Levels of 11β-hydroxysteroid dehydrogenase type 1 (11β-HSD1), which regenerates active glucocorticoids, are selectively elevated in adipose tissue in human obesity and metabolic syndrome, both conditions associated with chronic low-grade inflammation. 11β-HSD1 expression is induced by proinflammatory cytokines in a variety of cell types, including in human adipocytes differentiated in vitro. Our objective was to determine the mechanisms by which proinflammatory cytokines induce 11β-HSD1 in human adipocytes. The proinflammatory cytokines IL-1α (10 ng/mL) and TNFα (20 ng/mL) increased 11β-HSD1 mRNA levels in human primary adipocyte fractions and Simpson-Golabi-Behmel syndrome (SGBS) adipocytes (P<.001). Inhibition of the MAPK/ERK kinase (MEK) attenuated CCAAT/enhancer binding protein (C/EBP) β phosphorylation at Thr235 and IL-1α/TNFα induction of 11β-HSD1 (P≤.007).

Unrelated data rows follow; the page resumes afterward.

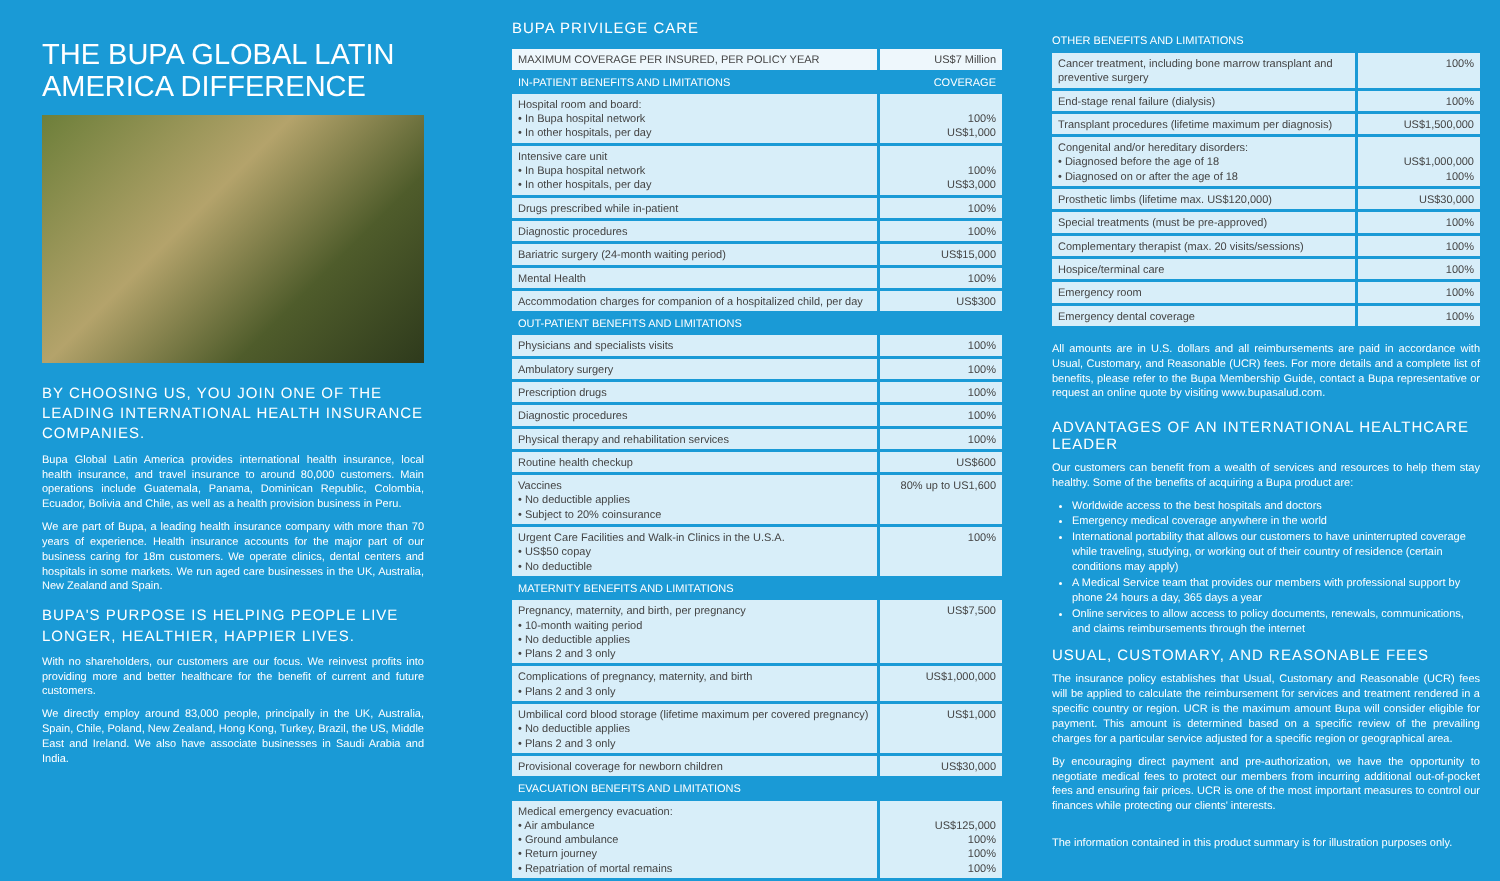THE BUPA GLOBAL LATIN AMERICA DIFFERENCE
BY CHOOSING US, YOU JOIN ONE OF THE LEADING INTERNATIONAL HEALTH INSURANCE COMPANIES.
Bupa Global Latin America provides international health insurance, local health insurance, and travel insurance to around 80,000 customers. Main operations include Guatemala, Panama, Dominican Republic, Colombia, Ecuador, Bolivia and Chile, as well as a health provision business in Peru.
We are part of Bupa, a leading health insurance company with more than 70 years of experience. Health insurance accounts for the major part of our business caring for 18m customers. We operate clinics, dental centers and hospitals in some markets. We run aged care businesses in the UK, Australia, New Zealand and Spain.
BUPA'S PURPOSE IS HELPING PEOPLE LIVE LONGER, HEALTHIER, HAPPIER LIVES.
With no shareholders, our customers are our focus. We reinvest profits into providing more and better healthcare for the benefit of current and future customers.
We directly employ around 83,000 people, principally in the UK, Australia, Spain, Chile, Poland, New Zealand, Hong Kong, Turkey, Brazil, the US, Middle East and Ireland. We also have associate businesses in Saudi Arabia and India.
BUPA PRIVILEGE CARE
| MAXIMUM COVERAGE PER INSURED, PER POLICY YEAR | US$7 Million |
| IN-PATIENT BENEFITS AND LIMITATIONS | COVERAGE |
| Hospital room and board: • In Bupa hospital network • In other hospitals, per day | 100% US$1,000 |
| Intensive care unit • In Bupa hospital network • In other hospitals, per day | 100% US$3,000 |
| Drugs prescribed while in-patient | 100% |
| Diagnostic procedures | 100% |
| Bariatric surgery (24-month waiting period) | US$15,000 |
| Mental Health | 100% |
| Accommodation charges for companion of a hospitalized child, per day | US$300 |
| OUT-PATIENT BENEFITS AND LIMITATIONS | |
| Physicians and specialists visits | 100% |
| Ambulatory surgery | 100% |
| Prescription drugs | 100% |
| Diagnostic procedures | 100% |
| Physical therapy and rehabilitation services | 100% |
| Routine health checkup | US$600 |
| Vaccines • No deductible applies • Subject to 20% coinsurance | 80% up to US1,600 |
| Urgent Care Facilities and Walk-in Clinics in the U.S.A. • US$50 copay • No deductible | 100% |
| MATERNITY BENEFITS AND LIMITATIONS | |
| Pregnancy, maternity, and birth, per pregnancy • 10-month waiting period • No deductible applies • Plans 2 and 3 only | US$7,500 |
| Complications of pregnancy, maternity, and birth • Plans 2 and 3 only | US$1,000,000 |
| Umbilical cord blood storage (lifetime maximum per covered pregnancy) • No deductible applies • Plans 2 and 3 only | US$1,000 |
| Provisional coverage for newborn children | US$30,000 |
| EVACUATION BENEFITS AND LIMITATIONS | |
| Medical emergency evacuation: • Air ambulance • Ground ambulance • Return journey • Repatriation of mortal remains | US$125,000 100% 100% 100% |
OTHER BENEFITS AND LIMITATIONS
| Cancer treatment, including bone marrow transplant and preventive surgery | 100% |
| End-stage renal failure (dialysis) | 100% |
| Transplant procedures (lifetime maximum per diagnosis) | US$1,500,000 |
| Congenital and/or hereditary disorders: • Diagnosed before the age of 18 • Diagnosed on or after the age of 18 | US$1,000,000 100% |
| Prosthetic limbs (lifetime max. US$120,000) | US$30,000 |
| Special treatments (must be pre-approved) | 100% |
| Complementary therapist (max. 20 visits/sessions) | 100% |
| Hospice/terminal care | 100% |
| Emergency room | 100% |
| Emergency dental coverage | 100% |
All amounts are in U.S. dollars and all reimbursements are paid in accordance with Usual, Customary, and Reasonable (UCR) fees. For more details and a complete list of benefits, please refer to the Bupa Membership Guide, contact a Bupa representative or request an online quote by visiting www.bupasalud.com.
ADVANTAGES OF AN INTERNATIONAL HEALTHCARE LEADER
Our customers can benefit from a wealth of services and resources to help them stay healthy. Some of the benefits of acquiring a Bupa product are:
Worldwide access to the best hospitals and doctors
Emergency medical coverage anywhere in the world
International portability that allows our customers to have uninterrupted coverage while traveling, studying, or working out of their country of residence (certain conditions may apply)
A Medical Service team that provides our members with professional support by phone 24 hours a day, 365 days a year
Online services to allow access to policy documents, renewals, communications, and claims reimbursements through the internet
USUAL, CUSTOMARY, AND REASONABLE FEES
The insurance policy establishes that Usual, Customary and Reasonable (UCR) fees will be applied to calculate the reimbursement for services and treatment rendered in a specific country or region. UCR is the maximum amount Bupa will consider eligible for payment. This amount is determined based on a specific review of the prevailing charges for a particular service adjusted for a specific region or geographical area.
By encouraging direct payment and pre-authorization, we have the opportunity to negotiate medical fees to protect our members from incurring additional out-of-pocket fees and ensuring fair prices. UCR is one of the most important measures to control our finances while protecting our clients' interests.
The information contained in this product summary is for illustration purposes only.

The small interfering RNA-mediated knockdown of C/EBPβ and nuclear factor (NF)-κB/RelA or inhibition of NF-κB/RelA also attenuated cytokine induction of 11β-HSD1 (P≤.001). Moreover, induction of 11β-HSD1 by IL-1α in SGBS cells was associated with nuclear localization of C/EBPβ and NF-κB/RelA. Chromatin immunoprecipitation experiments showed C/EBPβ and NF-κB/RelA located to the 11β-HSD1 promoter in human adipose tissue. Treatment of adipocyte fractions or SGBS adipocytes with metformin or acetylsalicylic acid, which target C/EBPβ and NF-κB/RelA signaling, attenuated the IL-1α induction of 11β-HSD1 (P≤.002). Increased proinflammatory signaling in inflamed adipose tissue may mediate elevated 11β-HSD1 expression at this site via MEK, C/EBPβ, and NF-κB/RelA. These molecules/signaling pathways are, therefore, potential targets for drugs, including metformin and acetylsalicylic acid, to prevent/decreased up-regulation of 11β-HSD1 in human obese/metabolic syndrome adipose tissue.